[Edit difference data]
◆ ◆ ◆ ◆ ◆ ◆ ◆
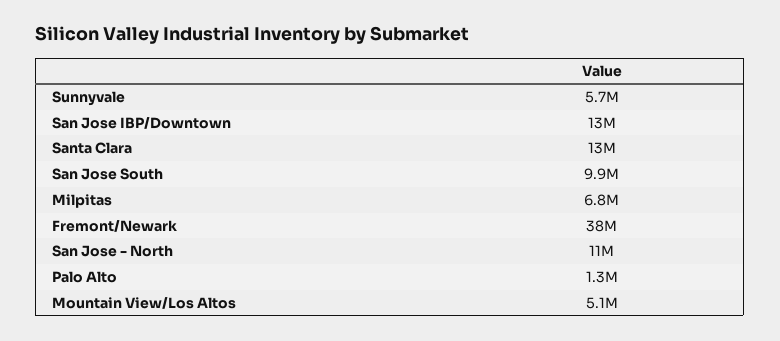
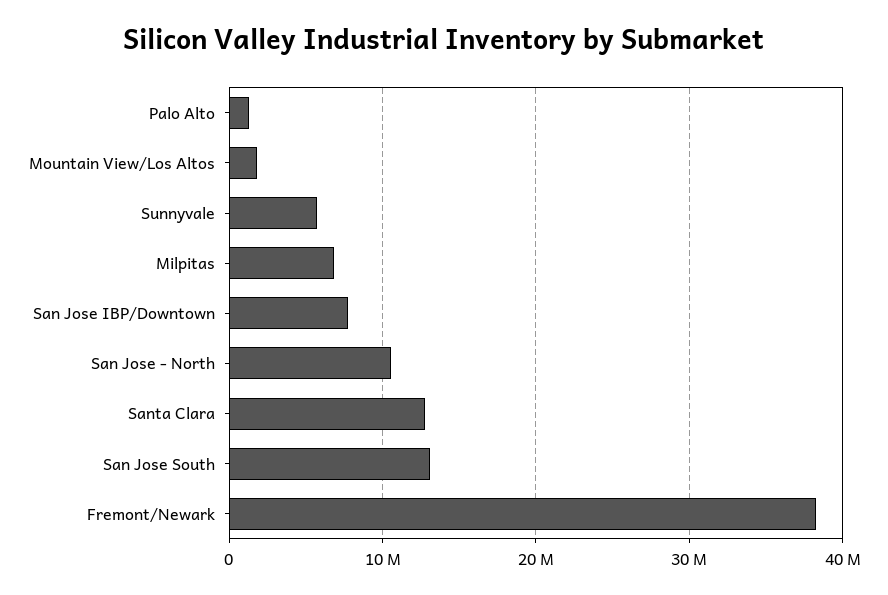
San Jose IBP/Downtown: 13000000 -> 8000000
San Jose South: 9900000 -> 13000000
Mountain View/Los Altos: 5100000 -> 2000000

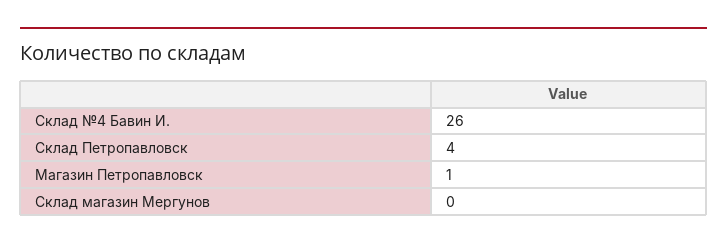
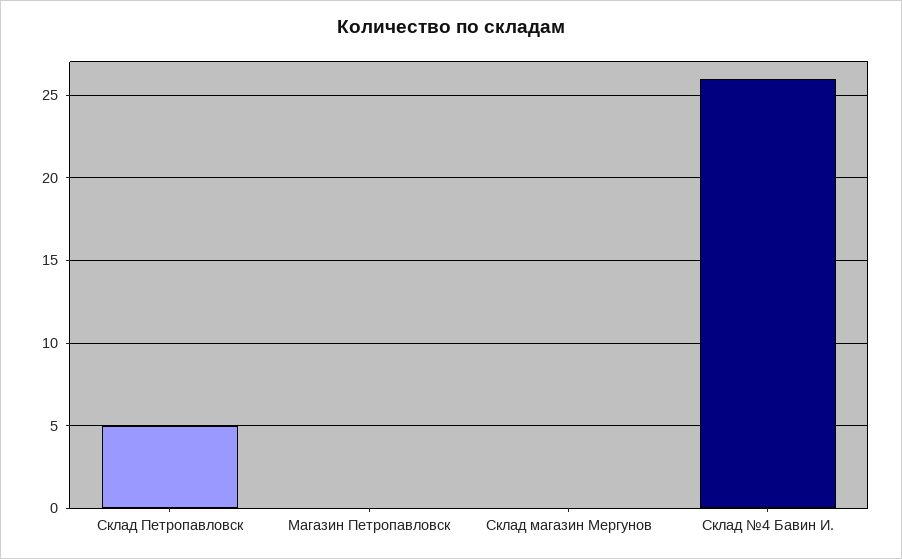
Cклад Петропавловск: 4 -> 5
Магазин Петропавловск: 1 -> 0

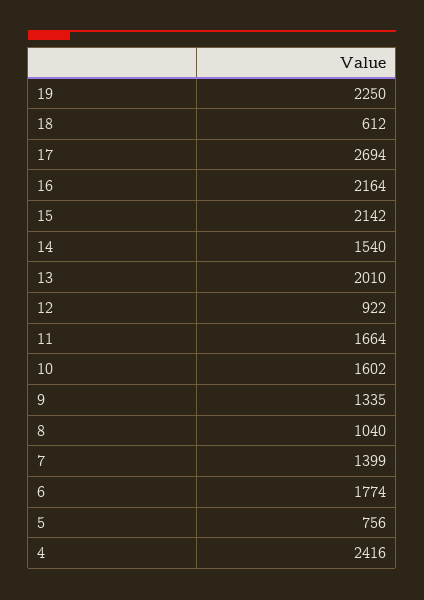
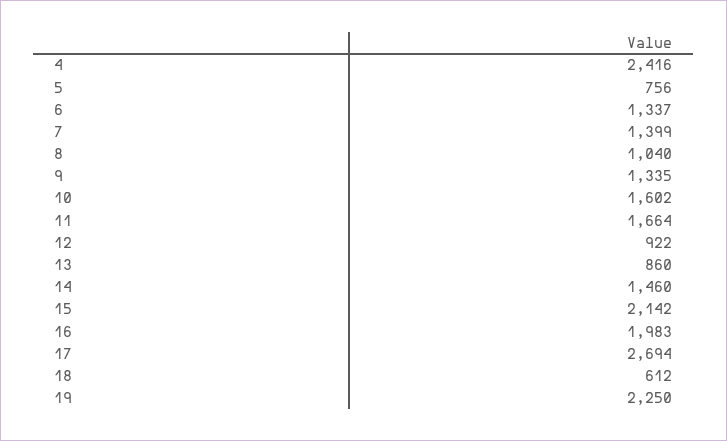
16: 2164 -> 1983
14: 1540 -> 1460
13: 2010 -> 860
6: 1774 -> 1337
◆ ◆ ◆ ◆ ◆ ◆ ◆
• _What you should do_
Go through the records and copy each line with "Jose" in it.

• _Your solution_
San Jose IBP/Downtown: 13000000 -> 8000000
San Jose South: 9900000 -> 13000000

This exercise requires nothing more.